Tuition is no longer a luxury, but a necessity in the never ending rat race for success:
Before the exponential growth of tuition centres across Asia, tuition was seen as a luxury to many due to the high cost in affording the fees as well as the less competitive environment children experienced in the past. In the past, it wasn’t crucial to have tuition as the education system was not as rigorous and demanding as now. Let’s fast forward to the present. One’s likelihood of seeing tuition centres in Asia in every neighbourhood district is as good as 98%, with students packing each tuition agency after school and during weekends. The reason for this drastic change in the education scene? Professors and researchers suggest that due to the world being more educated than before, it’s easier to obtain a high level of education for the average joe. This mass amount of people receiving higher education in today’s day and age leads to the fierce competition of white collar job opportunities today. Parents recognise that in order for their child to succeed in this harsh world, the only way to do so is through education which could explain why the shadow industry is able to earn exorbitant amounts from parents by providing services to better equip their child with tough vocabulary, drilling sessions of mathematics test papers and endless memorization of science concepts.

Does Competitiveness truly equate to effectiveness?
Though tuition has become a new social norm in Asia, many question its effectiveness as every child in different and so is their learning style. A child who loves mathematics might be unable to comprehend the beauty of language and similarly, a child who immerses themselves in the fine arts might be unable to grasp the mechanical aspects of science and mathematics. Hence, many deem it as a double-edged sword: serving as both a lifeline and a threat. It can’t be denied that tuition does serve its purpose in successfully enabling students in scoring excellent marks in their examinations, it also proves to be a source of additional stress to their already demanding school life as well as a threat to their creativity and ingenuity. With extra curriculum in place to ensure a wholesome education for students, students are busy juggling all aspects of their life while surviving on unhealthy levels of sleep. By adding on tuition classes, students might feel additional pressure in performing well in their academics which might give off the opposite reaction or worse; death. Likewise, this rigid perception of obtaining the best result could potentially kill off one’s creativeness at such a young age. Creativity and Ingenuity have long formed the basis of man’s progression. Without it, society can crumble within a millennium.

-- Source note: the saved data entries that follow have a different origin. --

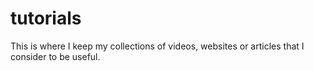 # tutorials

This is where I keep my collections of videos, websites or articles that I consider to be useful.
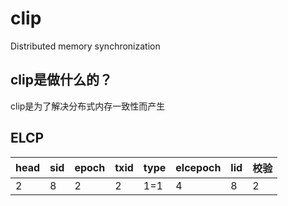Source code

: # clip
 Distributed memory synchronization

clip是做什么的？
------------------
clip是为了解决分布式内存一致性而产生

## ELCP
head|sid|epoch|txid|type|elcepoch|lid|校验
-------- | -------- | -------- | -------- | -------- | -------- | -------- | -------- 
2|8|2|2|1=1|4|8|2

As an overly-tired teenager juggling my academic school life as well as tuition classes that pack my weekends, I strongly believe that although tuition has its benefits in equipping a child with information, a line must be drawn in ensuring that a child is still able to have a stress-free childhood and a space to be creative. After all as seen from the movie Terminators, Robots can be torn apart and fixed back together but humans can not.